Windows 8と“Ready PC”
本コラムの第1回で、Windows 8では“Ready PC”が用意されない可能性を指摘したが、現時点でもその方向性には変化がないようだ。
Ready PCは、現行OSを搭載したPCのうち、そのまま次期Windows OSへ移行しても快適に動作するスペックを有した製品であり、新OS発売前の買い控えを防ぐという意味もある。Ready PCのほかに、Capable PCという名称で呼ばれた時期もあった。
かつてのWindows新バージョンの発売を振り返ると、Windows XPでは、「Windows XP Ready PC」が用意され、Windows 2000 ProfessionalやWindows Millennium Editionを搭載したPCからの移行を促した。Windows Vistaでは、「Windows Vista Capable PC」「Windows Vista Premium Ready PC」をPCメーカーとの連携によって用意。
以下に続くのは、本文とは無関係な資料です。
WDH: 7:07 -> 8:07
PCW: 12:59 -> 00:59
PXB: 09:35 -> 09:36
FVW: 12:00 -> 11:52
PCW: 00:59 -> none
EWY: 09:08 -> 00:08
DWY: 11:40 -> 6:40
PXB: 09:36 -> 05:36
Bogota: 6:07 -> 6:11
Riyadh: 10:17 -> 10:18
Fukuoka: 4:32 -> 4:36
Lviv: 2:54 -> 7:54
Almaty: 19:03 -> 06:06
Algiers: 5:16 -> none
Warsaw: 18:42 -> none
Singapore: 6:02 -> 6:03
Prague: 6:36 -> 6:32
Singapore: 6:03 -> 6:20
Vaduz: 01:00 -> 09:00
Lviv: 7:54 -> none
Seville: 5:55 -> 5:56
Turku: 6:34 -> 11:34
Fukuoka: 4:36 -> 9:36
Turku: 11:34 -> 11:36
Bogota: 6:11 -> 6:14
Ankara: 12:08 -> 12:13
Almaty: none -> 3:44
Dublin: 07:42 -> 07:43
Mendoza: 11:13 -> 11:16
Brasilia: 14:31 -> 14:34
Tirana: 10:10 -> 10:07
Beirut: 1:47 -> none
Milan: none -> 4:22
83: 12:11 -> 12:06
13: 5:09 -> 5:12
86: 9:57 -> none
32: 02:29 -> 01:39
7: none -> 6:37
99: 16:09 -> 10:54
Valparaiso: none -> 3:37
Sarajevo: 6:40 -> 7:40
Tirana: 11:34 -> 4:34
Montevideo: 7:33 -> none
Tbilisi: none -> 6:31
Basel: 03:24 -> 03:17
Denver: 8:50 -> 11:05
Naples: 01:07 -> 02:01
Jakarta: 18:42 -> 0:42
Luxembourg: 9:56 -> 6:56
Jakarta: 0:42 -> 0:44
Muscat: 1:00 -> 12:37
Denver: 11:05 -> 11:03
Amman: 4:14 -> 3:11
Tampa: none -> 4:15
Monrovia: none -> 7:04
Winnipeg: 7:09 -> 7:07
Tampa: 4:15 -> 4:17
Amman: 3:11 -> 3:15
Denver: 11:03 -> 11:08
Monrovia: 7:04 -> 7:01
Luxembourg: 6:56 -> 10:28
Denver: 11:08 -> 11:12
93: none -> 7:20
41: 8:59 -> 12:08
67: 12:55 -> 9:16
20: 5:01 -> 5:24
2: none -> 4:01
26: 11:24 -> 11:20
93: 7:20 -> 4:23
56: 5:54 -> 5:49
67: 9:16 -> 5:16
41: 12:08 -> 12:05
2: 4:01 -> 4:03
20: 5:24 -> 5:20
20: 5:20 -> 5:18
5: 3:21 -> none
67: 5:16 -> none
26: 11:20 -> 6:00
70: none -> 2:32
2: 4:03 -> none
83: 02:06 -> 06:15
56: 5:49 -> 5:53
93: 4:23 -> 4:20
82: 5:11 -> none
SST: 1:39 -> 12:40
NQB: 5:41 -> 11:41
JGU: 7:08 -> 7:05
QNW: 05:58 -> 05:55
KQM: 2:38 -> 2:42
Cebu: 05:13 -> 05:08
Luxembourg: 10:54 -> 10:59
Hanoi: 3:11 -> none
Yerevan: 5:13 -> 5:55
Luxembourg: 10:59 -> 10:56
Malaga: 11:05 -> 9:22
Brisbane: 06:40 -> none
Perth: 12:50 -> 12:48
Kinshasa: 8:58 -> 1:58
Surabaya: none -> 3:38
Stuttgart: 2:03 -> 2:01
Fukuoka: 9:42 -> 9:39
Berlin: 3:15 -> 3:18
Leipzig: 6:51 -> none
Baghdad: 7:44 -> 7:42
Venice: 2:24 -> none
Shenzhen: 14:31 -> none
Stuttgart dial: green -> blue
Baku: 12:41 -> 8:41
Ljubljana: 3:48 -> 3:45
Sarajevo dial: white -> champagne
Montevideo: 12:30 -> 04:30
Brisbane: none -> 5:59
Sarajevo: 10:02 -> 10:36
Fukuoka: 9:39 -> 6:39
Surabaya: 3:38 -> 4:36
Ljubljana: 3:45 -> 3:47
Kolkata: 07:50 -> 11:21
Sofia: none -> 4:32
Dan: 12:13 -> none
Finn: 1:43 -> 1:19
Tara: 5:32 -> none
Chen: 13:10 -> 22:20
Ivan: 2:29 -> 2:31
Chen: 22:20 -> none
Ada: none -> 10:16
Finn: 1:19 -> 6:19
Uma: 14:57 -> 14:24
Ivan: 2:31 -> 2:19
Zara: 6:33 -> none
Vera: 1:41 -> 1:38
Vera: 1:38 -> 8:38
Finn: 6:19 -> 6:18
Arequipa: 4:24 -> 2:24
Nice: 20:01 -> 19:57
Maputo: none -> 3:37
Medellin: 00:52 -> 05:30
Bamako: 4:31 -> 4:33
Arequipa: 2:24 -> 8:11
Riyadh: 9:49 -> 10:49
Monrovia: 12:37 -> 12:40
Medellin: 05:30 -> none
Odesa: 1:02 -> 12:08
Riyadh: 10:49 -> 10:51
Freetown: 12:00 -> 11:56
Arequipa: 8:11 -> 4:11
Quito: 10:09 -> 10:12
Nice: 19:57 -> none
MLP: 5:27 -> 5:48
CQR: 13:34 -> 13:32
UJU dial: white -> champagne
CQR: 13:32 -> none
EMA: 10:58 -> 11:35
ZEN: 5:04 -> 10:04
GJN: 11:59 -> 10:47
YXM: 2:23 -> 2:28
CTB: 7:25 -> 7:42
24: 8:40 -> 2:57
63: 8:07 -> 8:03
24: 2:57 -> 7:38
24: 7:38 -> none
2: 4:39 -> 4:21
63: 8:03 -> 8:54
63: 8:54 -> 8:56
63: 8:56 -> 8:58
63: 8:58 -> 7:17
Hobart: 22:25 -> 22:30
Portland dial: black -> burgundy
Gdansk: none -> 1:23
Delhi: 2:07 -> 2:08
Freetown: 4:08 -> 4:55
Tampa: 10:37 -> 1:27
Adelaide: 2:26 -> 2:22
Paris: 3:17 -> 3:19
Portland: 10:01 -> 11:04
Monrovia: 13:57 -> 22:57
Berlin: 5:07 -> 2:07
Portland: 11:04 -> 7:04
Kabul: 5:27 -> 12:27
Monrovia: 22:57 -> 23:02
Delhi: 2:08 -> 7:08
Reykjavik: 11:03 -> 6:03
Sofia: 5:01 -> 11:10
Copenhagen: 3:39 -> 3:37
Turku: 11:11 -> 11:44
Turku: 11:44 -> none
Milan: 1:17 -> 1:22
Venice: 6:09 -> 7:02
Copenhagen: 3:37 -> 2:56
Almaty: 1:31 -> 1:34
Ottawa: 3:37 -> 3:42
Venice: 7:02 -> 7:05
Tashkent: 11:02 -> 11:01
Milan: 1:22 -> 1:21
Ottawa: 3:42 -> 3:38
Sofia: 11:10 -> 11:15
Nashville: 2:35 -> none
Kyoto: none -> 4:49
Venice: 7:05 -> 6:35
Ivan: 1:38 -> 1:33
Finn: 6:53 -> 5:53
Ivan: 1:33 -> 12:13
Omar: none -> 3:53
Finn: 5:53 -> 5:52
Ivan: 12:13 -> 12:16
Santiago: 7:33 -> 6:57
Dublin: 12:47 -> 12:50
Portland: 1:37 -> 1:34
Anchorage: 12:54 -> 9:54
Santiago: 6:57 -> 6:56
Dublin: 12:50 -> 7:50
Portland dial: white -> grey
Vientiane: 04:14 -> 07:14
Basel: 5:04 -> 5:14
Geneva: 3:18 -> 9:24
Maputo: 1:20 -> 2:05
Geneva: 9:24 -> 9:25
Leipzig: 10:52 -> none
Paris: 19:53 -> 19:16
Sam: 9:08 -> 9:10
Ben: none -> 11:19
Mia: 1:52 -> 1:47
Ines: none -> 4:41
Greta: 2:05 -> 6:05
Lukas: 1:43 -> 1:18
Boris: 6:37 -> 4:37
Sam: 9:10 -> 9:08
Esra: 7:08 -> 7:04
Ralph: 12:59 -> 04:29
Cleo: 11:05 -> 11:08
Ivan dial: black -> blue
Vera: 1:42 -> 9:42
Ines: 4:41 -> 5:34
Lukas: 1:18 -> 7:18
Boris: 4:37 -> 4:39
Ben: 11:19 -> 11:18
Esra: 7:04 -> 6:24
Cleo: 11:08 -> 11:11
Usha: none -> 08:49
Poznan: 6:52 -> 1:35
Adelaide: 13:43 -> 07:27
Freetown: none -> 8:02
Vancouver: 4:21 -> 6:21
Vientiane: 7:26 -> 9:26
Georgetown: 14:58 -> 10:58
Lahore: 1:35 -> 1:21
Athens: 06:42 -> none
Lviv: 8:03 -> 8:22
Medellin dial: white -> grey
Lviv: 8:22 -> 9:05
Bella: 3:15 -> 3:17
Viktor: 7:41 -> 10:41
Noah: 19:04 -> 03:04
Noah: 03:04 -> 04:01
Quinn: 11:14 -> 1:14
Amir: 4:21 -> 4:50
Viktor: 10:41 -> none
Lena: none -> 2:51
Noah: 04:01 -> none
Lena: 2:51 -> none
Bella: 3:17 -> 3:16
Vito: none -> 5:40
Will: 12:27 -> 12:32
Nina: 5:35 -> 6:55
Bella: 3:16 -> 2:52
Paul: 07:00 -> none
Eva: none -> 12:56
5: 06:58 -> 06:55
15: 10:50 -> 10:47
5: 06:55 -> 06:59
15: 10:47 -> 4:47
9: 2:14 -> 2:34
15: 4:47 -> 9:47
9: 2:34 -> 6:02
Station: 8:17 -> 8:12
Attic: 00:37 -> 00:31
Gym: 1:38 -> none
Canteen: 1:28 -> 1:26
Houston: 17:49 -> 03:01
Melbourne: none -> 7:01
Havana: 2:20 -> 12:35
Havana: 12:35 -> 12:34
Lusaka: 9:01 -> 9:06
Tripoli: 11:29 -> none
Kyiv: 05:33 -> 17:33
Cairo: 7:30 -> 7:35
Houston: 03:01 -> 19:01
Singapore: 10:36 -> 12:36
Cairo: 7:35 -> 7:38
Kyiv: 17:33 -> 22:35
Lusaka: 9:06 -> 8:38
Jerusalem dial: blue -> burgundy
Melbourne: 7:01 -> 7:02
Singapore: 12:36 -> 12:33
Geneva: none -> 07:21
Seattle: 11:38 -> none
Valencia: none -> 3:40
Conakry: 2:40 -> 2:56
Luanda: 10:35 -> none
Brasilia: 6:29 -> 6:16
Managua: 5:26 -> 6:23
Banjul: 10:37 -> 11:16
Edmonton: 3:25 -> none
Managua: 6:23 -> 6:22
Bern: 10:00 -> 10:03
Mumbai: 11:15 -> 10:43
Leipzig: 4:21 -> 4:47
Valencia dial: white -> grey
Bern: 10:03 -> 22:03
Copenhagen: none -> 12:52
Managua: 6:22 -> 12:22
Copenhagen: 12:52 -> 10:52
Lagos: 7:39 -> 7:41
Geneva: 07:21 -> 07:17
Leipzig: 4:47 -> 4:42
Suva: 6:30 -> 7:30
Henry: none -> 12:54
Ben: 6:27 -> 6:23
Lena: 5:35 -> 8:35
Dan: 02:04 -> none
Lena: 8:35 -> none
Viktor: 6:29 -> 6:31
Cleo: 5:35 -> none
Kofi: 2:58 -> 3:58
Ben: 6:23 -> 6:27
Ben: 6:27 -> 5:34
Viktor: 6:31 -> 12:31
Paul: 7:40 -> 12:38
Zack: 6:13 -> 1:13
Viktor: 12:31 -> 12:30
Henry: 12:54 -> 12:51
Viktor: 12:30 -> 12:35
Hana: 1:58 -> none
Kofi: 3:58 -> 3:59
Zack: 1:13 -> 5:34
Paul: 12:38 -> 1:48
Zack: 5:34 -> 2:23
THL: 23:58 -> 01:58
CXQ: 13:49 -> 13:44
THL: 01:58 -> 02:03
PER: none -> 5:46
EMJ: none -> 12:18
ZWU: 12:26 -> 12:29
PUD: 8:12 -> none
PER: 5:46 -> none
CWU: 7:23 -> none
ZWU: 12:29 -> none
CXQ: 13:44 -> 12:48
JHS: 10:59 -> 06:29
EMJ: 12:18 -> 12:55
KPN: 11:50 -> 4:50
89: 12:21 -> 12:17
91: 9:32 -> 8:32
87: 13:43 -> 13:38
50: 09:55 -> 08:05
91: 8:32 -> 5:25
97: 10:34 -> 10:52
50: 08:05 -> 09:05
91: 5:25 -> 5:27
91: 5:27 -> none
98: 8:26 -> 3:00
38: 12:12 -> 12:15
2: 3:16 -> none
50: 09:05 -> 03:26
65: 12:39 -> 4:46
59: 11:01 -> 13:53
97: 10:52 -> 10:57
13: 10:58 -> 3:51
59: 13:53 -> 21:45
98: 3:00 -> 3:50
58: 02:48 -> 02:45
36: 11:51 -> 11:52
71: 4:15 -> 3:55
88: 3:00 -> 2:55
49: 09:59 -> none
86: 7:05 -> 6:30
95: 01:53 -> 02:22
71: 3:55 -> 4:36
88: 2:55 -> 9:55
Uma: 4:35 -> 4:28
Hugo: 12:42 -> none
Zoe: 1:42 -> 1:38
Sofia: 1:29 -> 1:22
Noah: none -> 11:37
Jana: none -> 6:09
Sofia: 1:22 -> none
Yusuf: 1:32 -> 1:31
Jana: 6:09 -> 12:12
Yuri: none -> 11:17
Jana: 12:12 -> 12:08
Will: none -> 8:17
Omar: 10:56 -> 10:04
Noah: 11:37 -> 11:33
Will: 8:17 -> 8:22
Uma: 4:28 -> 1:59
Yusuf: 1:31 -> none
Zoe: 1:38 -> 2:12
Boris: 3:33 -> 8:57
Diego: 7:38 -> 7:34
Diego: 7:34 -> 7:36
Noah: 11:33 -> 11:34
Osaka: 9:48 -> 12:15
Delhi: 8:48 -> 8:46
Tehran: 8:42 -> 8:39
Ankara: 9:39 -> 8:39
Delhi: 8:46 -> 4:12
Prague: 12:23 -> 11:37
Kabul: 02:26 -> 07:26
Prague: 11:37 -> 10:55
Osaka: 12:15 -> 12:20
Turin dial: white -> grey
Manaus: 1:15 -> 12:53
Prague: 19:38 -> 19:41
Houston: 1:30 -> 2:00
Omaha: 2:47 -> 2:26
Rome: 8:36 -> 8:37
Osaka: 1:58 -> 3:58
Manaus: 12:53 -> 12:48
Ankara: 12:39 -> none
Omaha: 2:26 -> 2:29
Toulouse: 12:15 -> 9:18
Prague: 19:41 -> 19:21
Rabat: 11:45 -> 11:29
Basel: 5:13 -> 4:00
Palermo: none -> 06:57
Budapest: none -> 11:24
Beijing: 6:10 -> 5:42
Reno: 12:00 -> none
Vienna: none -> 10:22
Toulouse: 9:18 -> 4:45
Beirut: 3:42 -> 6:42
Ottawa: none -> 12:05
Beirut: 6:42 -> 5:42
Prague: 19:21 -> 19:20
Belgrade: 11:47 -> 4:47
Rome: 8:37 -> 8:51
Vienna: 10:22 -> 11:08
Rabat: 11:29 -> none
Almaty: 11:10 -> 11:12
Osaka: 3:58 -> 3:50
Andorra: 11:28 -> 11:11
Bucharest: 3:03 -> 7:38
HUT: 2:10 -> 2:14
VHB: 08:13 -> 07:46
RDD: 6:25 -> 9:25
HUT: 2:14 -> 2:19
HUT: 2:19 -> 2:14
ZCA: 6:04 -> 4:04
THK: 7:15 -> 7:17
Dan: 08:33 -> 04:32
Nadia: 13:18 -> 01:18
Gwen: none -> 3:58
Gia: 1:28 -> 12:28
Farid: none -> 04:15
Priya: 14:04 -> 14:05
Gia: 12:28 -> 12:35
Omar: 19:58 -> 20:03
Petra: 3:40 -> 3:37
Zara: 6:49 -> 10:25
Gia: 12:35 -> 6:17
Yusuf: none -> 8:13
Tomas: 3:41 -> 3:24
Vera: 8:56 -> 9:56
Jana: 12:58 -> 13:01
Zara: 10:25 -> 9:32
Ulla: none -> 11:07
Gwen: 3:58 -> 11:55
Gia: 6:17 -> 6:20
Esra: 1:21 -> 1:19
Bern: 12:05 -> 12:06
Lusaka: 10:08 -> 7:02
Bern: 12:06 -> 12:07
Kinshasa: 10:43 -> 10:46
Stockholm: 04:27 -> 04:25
Windows Vistaで一気に高まったスペック要件をカバーする製品であることを訴求した。
Windows 7でも、企業向けPCにおいて「Windows 7 Enterprise Ready PC」を用意。Windows 7の企業向け上位エディションであるWindows 7 Enterpriseを快適に利用できるように動作検証を行ない、「Enterprise Ready」マークを取得したPCとして、NEC、日本ヒューレット・パッカード、富士通、パナソニック、エプソン、レノボのPCメーカー各社から発売された。
では、なぜWindows 8ではReady PCが用意されないのか? 理由を一言でいえば、その必要がないからである。
Windows 8の開発責任者であるスティーブン・シノフスキープレジデントは、「Windows 7が動作しているすべてのPCは、Windows 8が動作する」としている。Windows 8は、Windows 7向けPCでそのまま動作することが前提なのだ。
もちろん、Windows 8の特徴のひとつであるマルチタッチ機能などは、それぞれのハードウェアの要件に影響される。Windows 8で新たに用意された新機能がすべてのWindows 7搭載PCで使えるわけではない。しかし、基本的な機能であれば現行PCのスペックで十分動作する。Atom搭載PCであっても、Windows 7が動作するのならWindows 8も同様に動く。
また、機能が豊富になっていることや、PCメーカーが製品ごとに機能を特化させ、用途を明確に想定したPCを登場させており、これらをReady PCとして認定することが難しいという背景も見逃せない。Windows 8では、メトロと呼ばれる新たなユーザーインターフェースを採用しているだけに、Ready PCやCapable PCを用意すると、それ以外のPCではWindows 8が動作しないという誤解を与える可能性もある。
そこで日本マイクロソフトは、Ready PCは用意しないという方針を決めたのだ。
「Windows 8優待購入プログラム」キャンペーンを
世界規模で展開
その一方で、マイクロソフトおよび日本マイクロソフトは、早くもWindows 8に関する販売キャンペーンを世界規模で開始した(関連記事)。これは「Windows 8優待購入プログラム」と呼ばれるもので、2012年6月2日以降、2013年1月31日までの間にプログラムの対象となるWindows 7搭載PCを購入したコンシューマユーザーに対して、1200円の優待価格で「Windows 8 Pro」を提供するというもの。これは、世界131カ国で展開している世界規模のキャンペーンに日本も参加した格好だ。
Windows 7の時には6月下旬からスタートしたが、今回はそれよりも3週間ほど早い。Windows 8発売前の買い控えを抑えるという役割を果たすことになりそうだ。
日本マイクロソフト独自のキャンペーンは?
ところで、日本マイクロソフト独自のキャンペーンについては、現時点ではまだ公表されていないが、発売直前になれば何かしらの施策が打たれることになろう。また、今後数ヵ月の間に、Windows 7搭載PCを所有しているコンシューマユーザーに対しても、Windows 8の優待購入をサポートするプログラムを提供する予定であることを明らかにしている。今後、どんなキャンペーンが用意されるのかにも注目したい。